• [Exercise brief]
Print every line of the listing below verbatim, omitting the pictures.

• [Data excerpts]
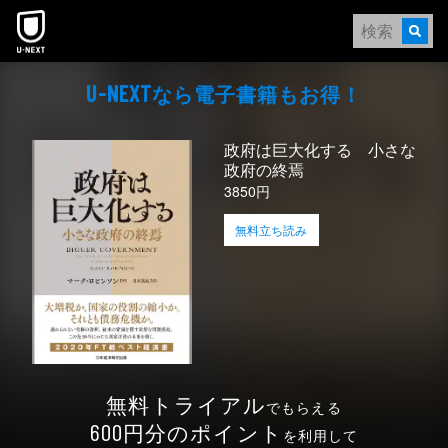
本文へスキップ
なら電⼦書籍もお得！
U-NEXT
政府は巨大化する 小さな
政府の終焉
3850円
無料立ち読み
無料トライアル
でもらえる
円分のポイント
600
を利用して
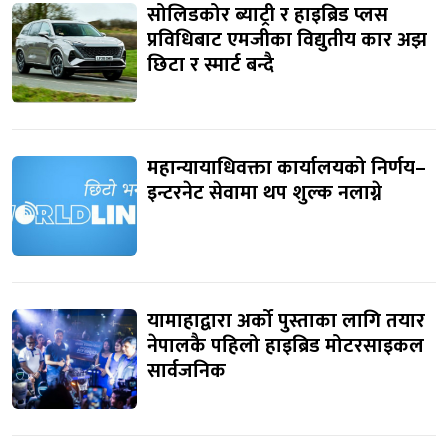
सोलिडकोर ब्याट्री र हाइब्रिड प्लस
प्रविधिबाट एमजीका विद्युतीय कार अझ
छिटा र स्मार्ट बन्दै
महान्यायाधिवक्ता कार्यालयको निर्णय–
इन्टरनेट सेवामा थप शुल्क नलाग्ने
यामाहाद्वारा अर्को पुस्ताका लागि तयार
नेपालकै पहिलो हाइब्रिड मोटरसाइकल
सार्वजनिक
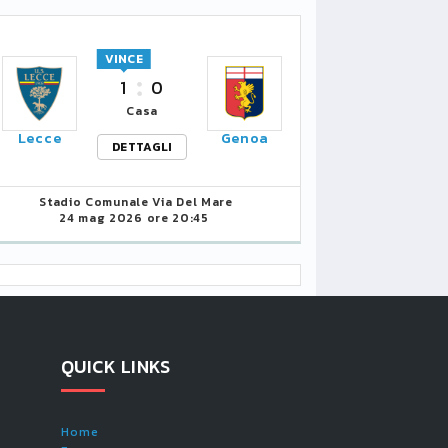
VINCE
1
0
Casa
Lecce
Genoa
DETTAGLI
Stadio Comunale Via Del Mare
24 mag 2026 ore 20:45
QUICK LINKS
Home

• [Task output]
本文へスキップ
なら電⼦書籍もお得！
U-NEXT
政府は巨大化する 小さな
政府の終焉
3850円
無料立ち読み
無料トライアル
でもらえる
円分のポイント
600
を利用して
सोलिडकोर ब्याट्री र हाइब्रिड प्लस
प्रविधिबाट एमजीका विद्युतीय कार अझ
छिटा र स्मार्ट बन्दै
महान्यायाधिवक्ता कार्यालयको निर्णय–
इन्टरनेट सेवामा थप शुल्क नलाग्ने
यामाहाद्वारा अर्को पुस्ताका लागि तयार
नेपालकै पहिलो हाइब्रिड मोटरसाइकल
सार्वजनिक
VINCE
1
0
Casa
Lecce
Genoa
DETTAGLI
Stadio Comunale Via Del Mare
24 mag 2026 ore 20:45
QUICK LINKS
Home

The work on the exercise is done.